Write out every line of text in the material below, character for character, and leave the pictures out.

Data for this exercise »
::::

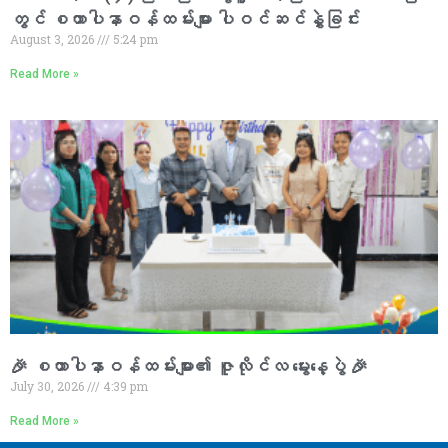
တွင် စထာပါနာဝန်ထမ်းများ ပါဝင်ဆင်နွှဲခြင်း
August 3, 2026
5:24 pm
Read More »
🎉 စထာပါနာဝန်ထမ်းများ၏ ဇူလိုင်လ မွေးနေ့ပွဲ 🎉
July 30, 2026
4:39 pm
Read More »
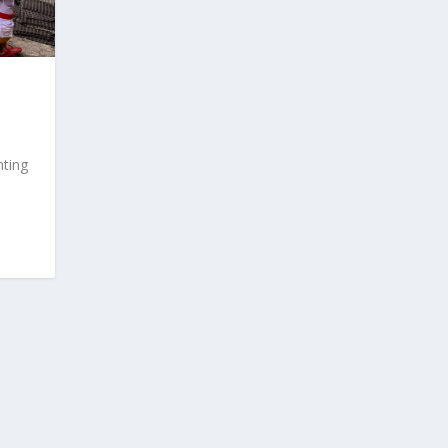
nting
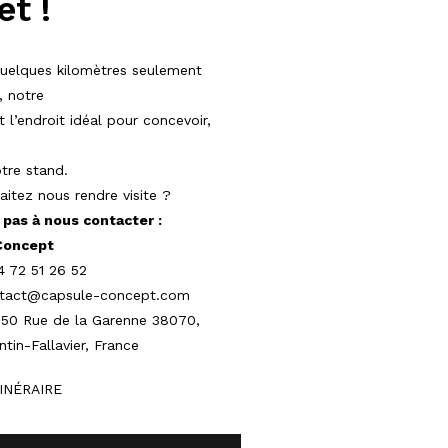
et !
quelques kilomètres seulement
, notre
 l’endroit idéal pour concevoir,
tre stand.
itez nous rendre visite ?
 pas à nous contacter :
Concept
 72 51 26 52
tact@capsule-concept.com
:
50 Rue de la Garenne 38070,
tin-Fallavier, France
TINÉRAIRE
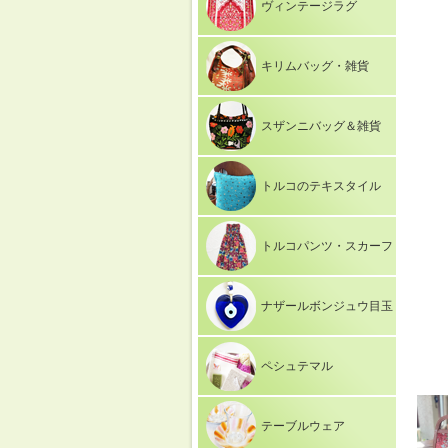
ヴィンテージラグ
キリムバッグ・雑貨
スザンニバッグ＆雑貨
トルコのテキスタイル
トルコパンツ・スカーフ
ナザールボンジュウ目玉
ペシュテマル
テーブルウェア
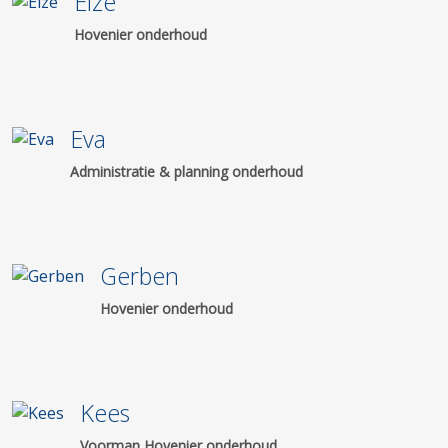
Elze
Hovenier onderhoud
Eva
Administratie & planning onderhoud
Gerben
Hovenier onderhoud
Kees
Voorman Hovenier onderhoud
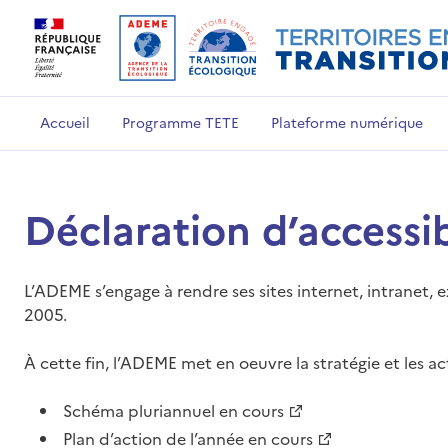
Accueil
Programme TETE
Plateforme numérique
Déclaration d’accessib
L’ADEME s’engage à rendre ses sites internet, intranet, e
2005.
À cette fin, l’ADEME met en oeuvre la stratégie et les ac
Schéma pluriannuel en cours
Plan d’action de l’année en cours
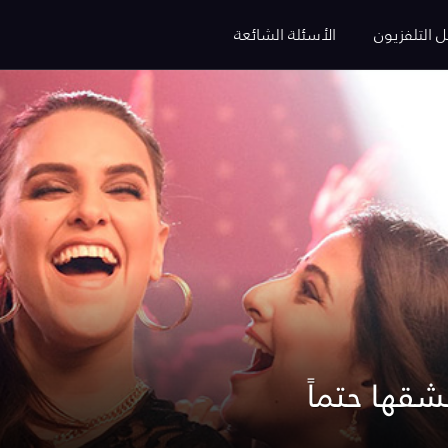
ل التلفزيون
الأسئلة الشائعة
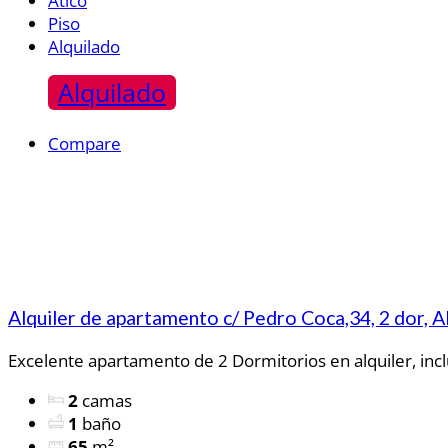
Ático
Piso
Alquilado
Alquilado
Compare
Alquiler de apartamento c/ Pedro Coca,34, 2 dor, 
Excelente apartamento de 2 Dormitorios en alquiler, inclu
2
camas
1
baño
65
m²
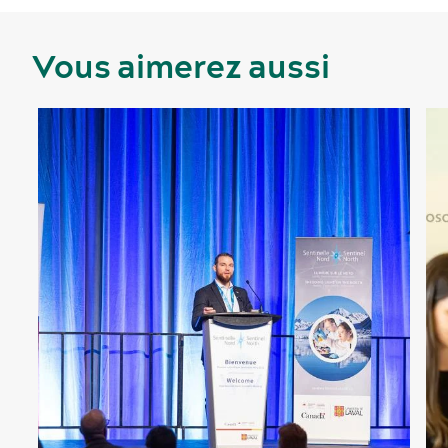
Vous aimerez aussi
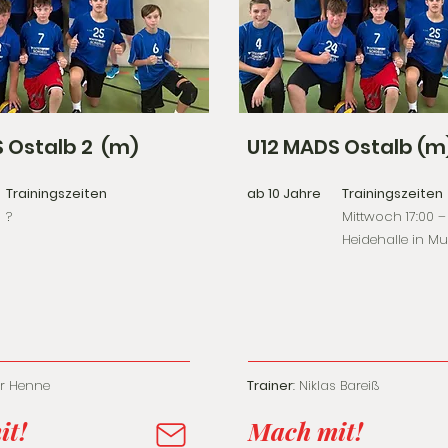
 Ostalb 2 (m)
U12 MADS Ostalb (m
Trainingszeiten
ab 10 Jahre
Trainingszeiten
?
Mittwoch 17:00 – 
Heidehalle in M
der Henne
Trainer
: Niklas Bareiß
it!
Mach mit!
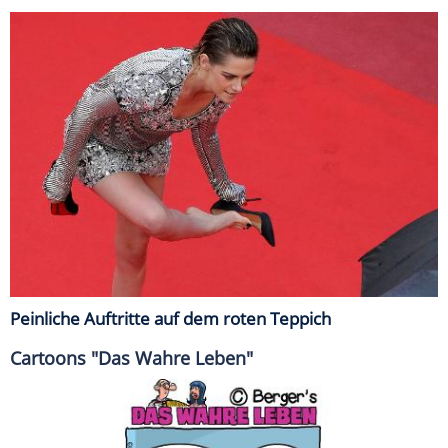
Peinliche Auftritte auf dem roten Teppich
Cartoons "Das Wahre Leben"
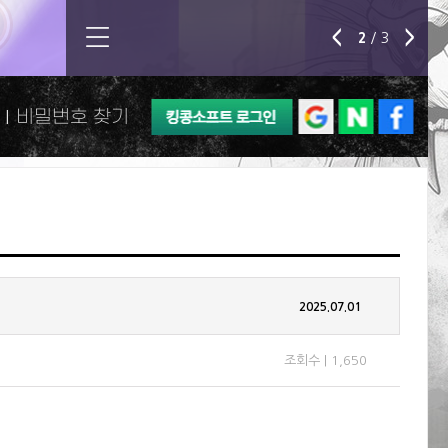
＜
＞
천류영과 함께하는 여름
2
/ 3
|
비밀번호 찾기
2025.07.01
조회수 | 1,650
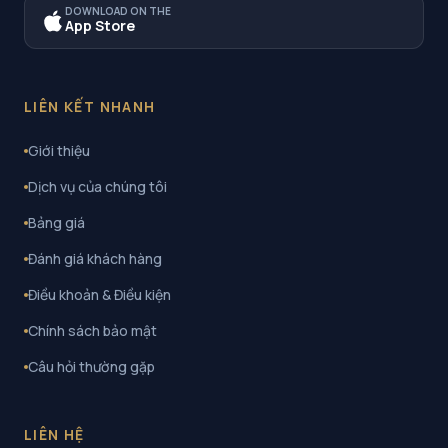
DOWNLOAD ON THE
App Store
LIÊN KẾT NHANH
Giới thiệu
Dịch vụ của chúng tôi
Bảng giá
Đánh giá khách hàng
Điều khoản & Điều kiện
Chính sách bảo mật
Câu hỏi thường gặp
LIÊN HỆ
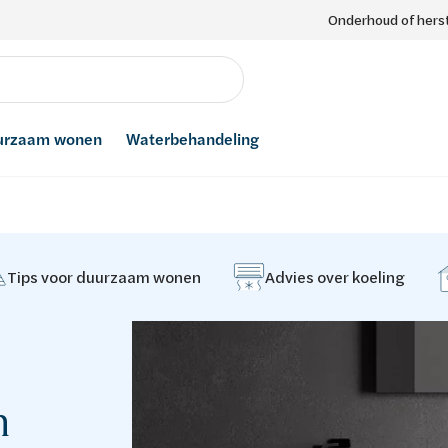
Onderhoud of herst
urzaam wonen
Waterbehandeling
Tips voor duurzaam wonen
Advies over koeling
n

::::

Solution »
တွင် စထာပါနာဝန်ထမ်းများ ပါဝင်ဆင်နွှဲခြင်း
August 3, 2026
5:24 pm
Read More »
🎉 စထာပါနာဝန်ထမ်းများ၏ ဇူလိုင်လ မွေးနေ့ပွဲ 🎉
July 30, 2026
4:39 pm
Read More »
nting
et !
quelques kilomètres seulement
, notre
 l’endroit idéal pour concevoir,
tre stand.
itez nous rendre visite ?
 pas à nous contacter :
Concept
 72 51 26 52
tact@capsule-concept.com
:
50 Rue de la Garenne 38070,
tin-Fallavier, France
TINÉRAIRE
ヴィンテージラグ
キリムバッグ・雑貨
スザンニバッグ＆雑貨
トルコのテキスタイル
トルコパンツ・スカーフ
ナザールボンジュウ目玉
ペシュテマル
テーブルウェア
Elze
Hovenier onderhoud
Eva
Administratie & planning onderhoud
Gerben
Hovenier onderhoud
Kees
Voorman Hovenier onderhoud
Accueil
Programme TETE
Plateforme numérique
Déclaration d’accessib
L’ADEME s’engage à rendre ses sites internet, intranet, e
2005.
À cette fin, l’ADEME met en oeuvre la stratégie et les ac
Schéma pluriannuel en cours
Plan d’action de l’année en cours
ل التلفزيون
الأسئلة الشائعة
Ático
Piso
Alquilado
Alquilado
Compare
Alquiler de apartamento c/ Pedro Coca,34, 2 dor, 
Excelente apartamento de 2 Dormitorios en alquiler, inclu
2
camas
1
baño
65
m²
Vous aimerez aussi
 Ostalb 2 (m)
U12 MADS Ostalb (m
Trainingszeiten
ab 10 Jahre
Trainingszeiten
?
Mittwoch 17:00 – 
Heidehalle in M
der Henne
Trainer
: Niklas Bareiß
it!
Mach mit!
Peinliche Auftritte auf dem roten Teppich
Cartoons "Das Wahre Leben"
＜
＞
천류영과 함께하는 여름
2
/ 3
|
비밀번호 찾기
2025.07.01
조회수 | 1,650
DOWNLOAD ON THE
App Store
LIÊN KẾT NHANH
Giới thiệu
Dịch vụ của chúng tôi
Bảng giá
Đánh giá khách hàng
Điều khoản & Điều kiện
Chính sách bảo mật
Câu hỏi thường gặp
LIÊN HỆ
Onderhoud of herst
urzaam wonen
Waterbehandeling
Tips voor duurzaam wonen
Advies over koeling
n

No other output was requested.